Eugene fended the talented true freshman off for the first nine games of the season before Peterson moved into the starting lineup against Troy, which relegated Eugene to backup duty once again.


“The thing I had to do was keep my focus and continue to work hard because I knew at the end of the day – two or three years down the line – Pat was going to be phenomenal,” said Eugene, who broke up only three passes last season. “I knew the day was going to come where he would be a starter, then once he came along at the end of the season and playing time started decreasing I started asking myself what do I do? It got a little frustrating at times, but I knew I couldn’t give up because I’m not a quitter.”


Eugene admits that the early part of the spring was tough on him. It was so tough at times that he even thought of making a fresh start somewhere else.


“I definitely did,” he said when asked if the thought of transferring entered his mind. “If you watch the games, I didn’t give up a lot of big plays. I didn’t make a lot of plays, but I felt like I did my part on defense and did what I had to do. I wondered what the reason was for the lack of playing time, but after thinking about it long and hard I just accepted the fact that God has a plan for me and I had to keep working hard.”


Eugene has overcome plenty of roadblocks on the path to LSU

Part of LSU’s plan was bringing in new defensive backs coach Ron Cooper, who immediately met with Eugene to squash any thought of transferring that he may have had.
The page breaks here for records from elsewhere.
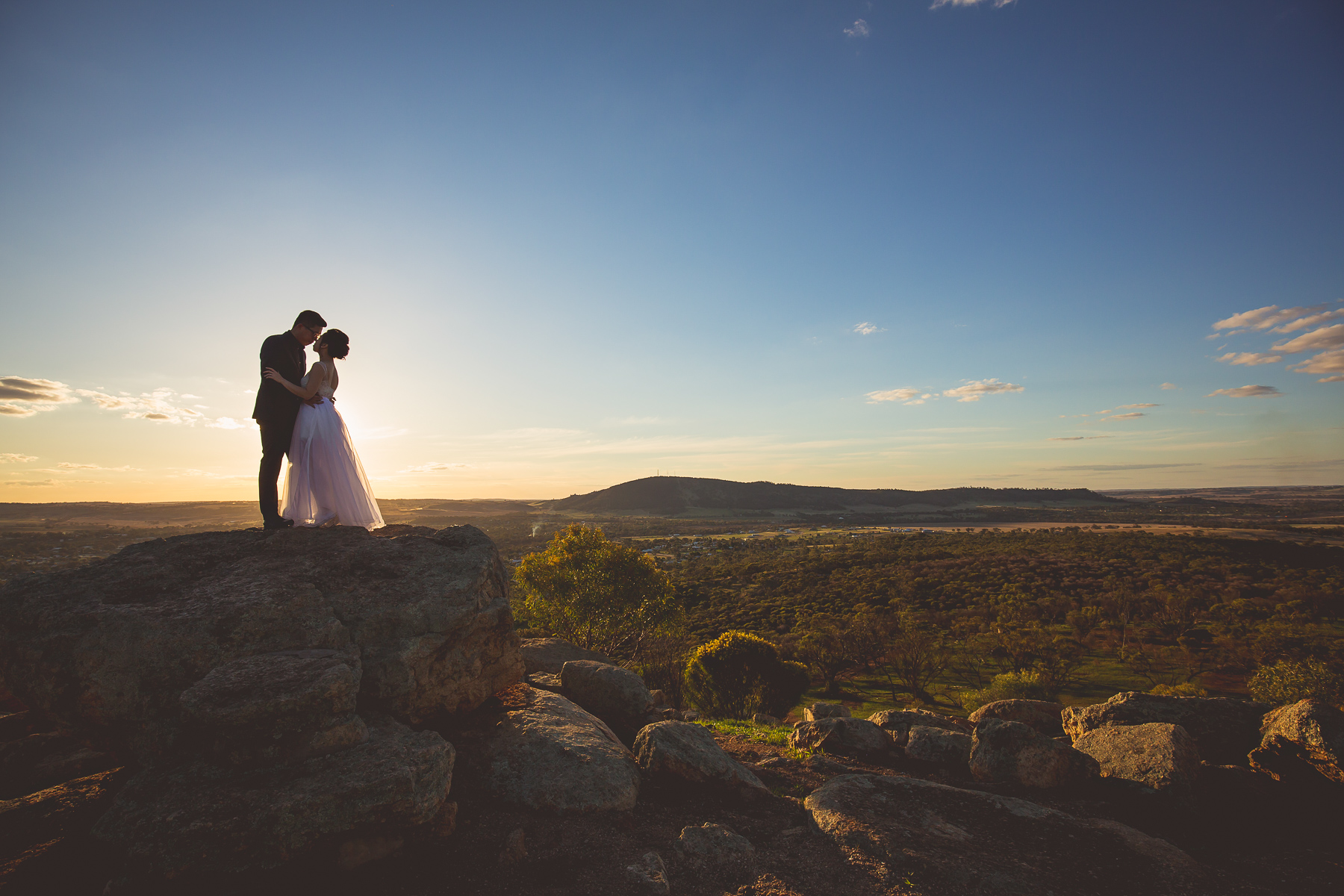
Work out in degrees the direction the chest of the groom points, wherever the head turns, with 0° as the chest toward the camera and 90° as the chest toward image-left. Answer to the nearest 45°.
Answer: approximately 270°

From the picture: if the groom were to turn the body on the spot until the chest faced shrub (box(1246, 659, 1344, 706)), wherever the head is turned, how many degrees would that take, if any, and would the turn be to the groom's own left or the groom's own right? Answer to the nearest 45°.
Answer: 0° — they already face it

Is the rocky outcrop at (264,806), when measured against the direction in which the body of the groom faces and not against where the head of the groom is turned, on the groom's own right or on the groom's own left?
on the groom's own right

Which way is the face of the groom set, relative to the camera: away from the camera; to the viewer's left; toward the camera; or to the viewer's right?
to the viewer's right

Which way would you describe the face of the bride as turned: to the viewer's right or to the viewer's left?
to the viewer's left

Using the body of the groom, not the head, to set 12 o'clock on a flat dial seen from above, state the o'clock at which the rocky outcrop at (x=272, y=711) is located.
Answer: The rocky outcrop is roughly at 3 o'clock from the groom.

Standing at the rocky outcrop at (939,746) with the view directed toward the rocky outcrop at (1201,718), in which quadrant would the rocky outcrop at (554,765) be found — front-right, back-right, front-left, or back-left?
back-right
“I knew if I wanted to start playing I had to tweak some things,” said Eugene. “Me and coach Coop sat down and talked and he said that he saw some good things in me. He said I looked pretty good and he reiterated the fact that he was going to play the best guys, so just to come out and work hard.”


Eugene set out to make several changes during the spring and summer to prepare him for his upcoming junior season. In fact, 2009 has brought a lot of change to his life as Eugene had his second son – Jace – at the beginning of the summer.
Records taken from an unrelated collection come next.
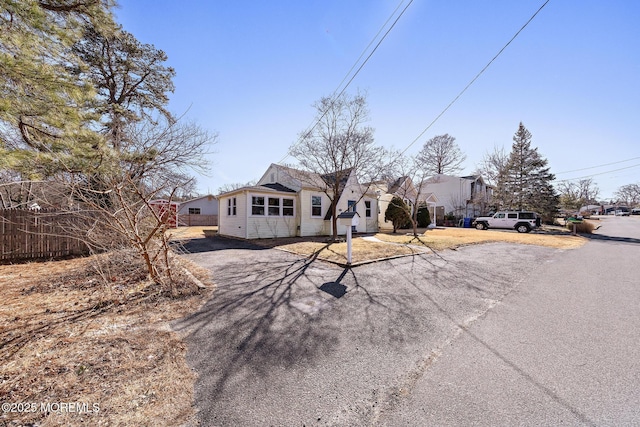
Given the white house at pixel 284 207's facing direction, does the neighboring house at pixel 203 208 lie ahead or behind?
behind

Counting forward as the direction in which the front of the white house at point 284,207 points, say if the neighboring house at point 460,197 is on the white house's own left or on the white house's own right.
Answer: on the white house's own left

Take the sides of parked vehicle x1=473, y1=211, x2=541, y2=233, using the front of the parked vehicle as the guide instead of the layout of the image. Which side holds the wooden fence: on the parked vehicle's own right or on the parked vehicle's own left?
on the parked vehicle's own left

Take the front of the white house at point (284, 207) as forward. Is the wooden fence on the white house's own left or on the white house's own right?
on the white house's own right

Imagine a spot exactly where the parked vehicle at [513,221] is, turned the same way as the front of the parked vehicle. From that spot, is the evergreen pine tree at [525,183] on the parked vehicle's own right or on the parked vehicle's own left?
on the parked vehicle's own right

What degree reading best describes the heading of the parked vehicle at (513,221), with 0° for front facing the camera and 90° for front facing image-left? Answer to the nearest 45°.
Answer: approximately 90°

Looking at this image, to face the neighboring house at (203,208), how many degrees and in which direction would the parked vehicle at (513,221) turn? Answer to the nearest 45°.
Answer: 0° — it already faces it

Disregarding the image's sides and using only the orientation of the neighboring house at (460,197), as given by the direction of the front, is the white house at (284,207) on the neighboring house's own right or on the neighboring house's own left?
on the neighboring house's own right

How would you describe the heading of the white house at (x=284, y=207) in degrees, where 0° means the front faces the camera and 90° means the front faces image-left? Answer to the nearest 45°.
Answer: approximately 315°

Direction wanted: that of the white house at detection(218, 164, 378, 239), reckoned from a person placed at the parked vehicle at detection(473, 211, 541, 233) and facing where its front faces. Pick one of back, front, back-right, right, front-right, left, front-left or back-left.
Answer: front-left

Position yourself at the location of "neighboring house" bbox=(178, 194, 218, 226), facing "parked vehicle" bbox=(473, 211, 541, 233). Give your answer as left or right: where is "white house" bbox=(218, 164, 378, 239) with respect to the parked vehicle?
right

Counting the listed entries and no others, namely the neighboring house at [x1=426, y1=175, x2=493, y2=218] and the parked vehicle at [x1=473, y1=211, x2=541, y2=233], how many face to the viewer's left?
1

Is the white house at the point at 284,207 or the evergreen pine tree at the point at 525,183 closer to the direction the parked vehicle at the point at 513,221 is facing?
the white house
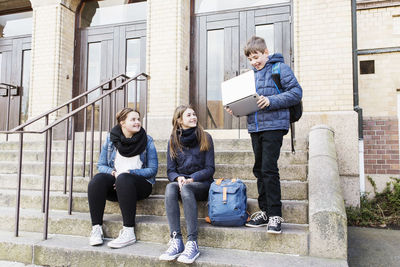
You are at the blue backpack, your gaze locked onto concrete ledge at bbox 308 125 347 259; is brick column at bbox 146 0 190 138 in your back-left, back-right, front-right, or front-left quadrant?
back-left

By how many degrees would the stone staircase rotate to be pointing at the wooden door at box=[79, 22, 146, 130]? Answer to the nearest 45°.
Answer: approximately 180°

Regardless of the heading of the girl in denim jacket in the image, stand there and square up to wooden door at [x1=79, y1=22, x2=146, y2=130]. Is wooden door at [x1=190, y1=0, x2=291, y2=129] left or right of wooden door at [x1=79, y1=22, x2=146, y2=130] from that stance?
right

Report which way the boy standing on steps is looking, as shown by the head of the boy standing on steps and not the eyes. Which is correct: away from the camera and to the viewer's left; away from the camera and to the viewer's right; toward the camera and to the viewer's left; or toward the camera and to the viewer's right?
toward the camera and to the viewer's left

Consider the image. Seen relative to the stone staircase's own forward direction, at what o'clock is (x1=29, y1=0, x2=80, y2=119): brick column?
The brick column is roughly at 5 o'clock from the stone staircase.

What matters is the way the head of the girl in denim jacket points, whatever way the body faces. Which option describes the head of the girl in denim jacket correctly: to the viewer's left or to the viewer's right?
to the viewer's right

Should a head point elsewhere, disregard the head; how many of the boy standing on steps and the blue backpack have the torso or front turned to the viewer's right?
0

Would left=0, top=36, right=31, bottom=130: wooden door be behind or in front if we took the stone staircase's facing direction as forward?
behind

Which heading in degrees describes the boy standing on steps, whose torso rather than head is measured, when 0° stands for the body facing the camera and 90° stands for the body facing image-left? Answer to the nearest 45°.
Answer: approximately 45°

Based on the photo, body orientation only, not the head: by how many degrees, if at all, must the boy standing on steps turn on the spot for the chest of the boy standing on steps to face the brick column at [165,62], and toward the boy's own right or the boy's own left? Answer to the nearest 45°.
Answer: approximately 90° to the boy's own right

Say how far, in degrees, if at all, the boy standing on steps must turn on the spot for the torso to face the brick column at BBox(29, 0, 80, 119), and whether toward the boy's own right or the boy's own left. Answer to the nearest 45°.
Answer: approximately 90° to the boy's own right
After bulking his 5-foot-11 frame up to 200 pounds for the ’08 season, Eugene slimmed down to the 181 pounds he reported at for fall camp. He said that he is quicker and faster than ever, and it’s obviously benefited him as he has run with the first team at cornerback – opposite of Peterson – for a good portion of fall camp, where he is locked in a battle with Hawkins for the left corner spot.


Eugene says that he has a better grasp of playing the position than ever before, and he used last season as motivation to get to the point he’s at with only 12 days to go until the season opener.


“I dropped the weight and trained extra hard,” he said. “I ran a lot more and really paid attention to all of the little things that would affect me.


“Now, coach Miles and coach Cooper have both said that they see me playing with a lot more confidence than before. I’m able to identify routes more and read offenses and personnel quicker than I used to. It’s been a lot of work, but it seems that it’s all starting to come together.”